*What the task asks:* Edit the excerpt about the film Nirdoshi from "Nirdoshi () is" up to and including "composed by Ghantasala.", replacing "crime drama" with "family drama".

Segment Start: Excerpt provided

Nirdoshi () is a 1967 Indian Telugu-language crime drama film, produced by N. Ramabrahmam under the Sri Gowthami Pictures banner and directed by V. Dada Mirasi. It stars N. T. Rama Rao and Savitri, with music composed by Ghantasala.

Plot 
Ananda Rao and Sundaram are identical twins. Ananda Rao is a hardcore criminal, drunkard, and womaniser. He implicates Sundaram in a bank robbery and the court has sentenced him to 7 years of jail. One night Sundaram escapes, reaches his brother, and tells him that he is innocent. Ananda Rao calls Police, and Sundaram tries to escape, in the quarrel Anand Rao dies of a heart attack, and Sundaram exchanges their clothes and starts acting like Ananda Rao. Since then he has to face many problems, protecting himself from his brother's gang men and its leader Gangadharam; the second one Kamala, daughter of Ramesam, who is engaged to Ananda Rao, and the third comes as Lakshmi, the abandoned wife of Ananda Rao, who arrives with the child and with no other choice, he keeps her as a maid.

Segment End: Excerpt provided
Segment Start: Data section

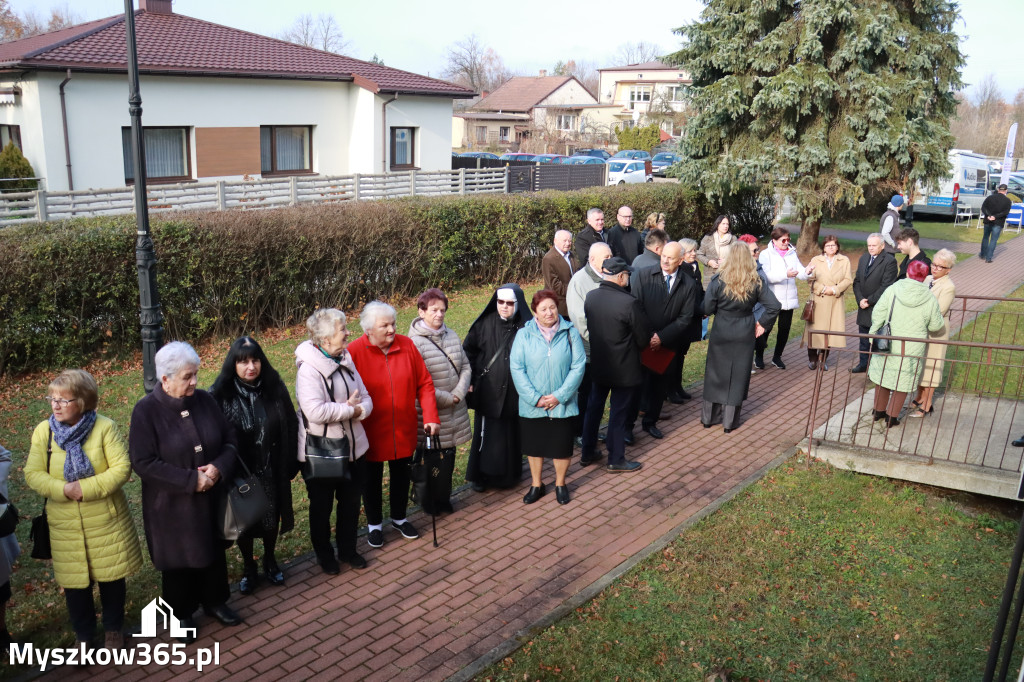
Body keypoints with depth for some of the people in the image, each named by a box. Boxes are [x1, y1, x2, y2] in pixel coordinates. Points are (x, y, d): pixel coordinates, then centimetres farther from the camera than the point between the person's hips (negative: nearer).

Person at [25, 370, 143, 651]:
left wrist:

Segment End: Data section

*Task result:*
Nirdoshi () is a 1967 Indian Telugu-language family drama film, produced by N. Ramabrahmam under the Sri Gowthami Pictures banner and directed by V. Dada Mirasi. It stars N. T. Rama Rao and Savitri, with music composed by Ghantasala.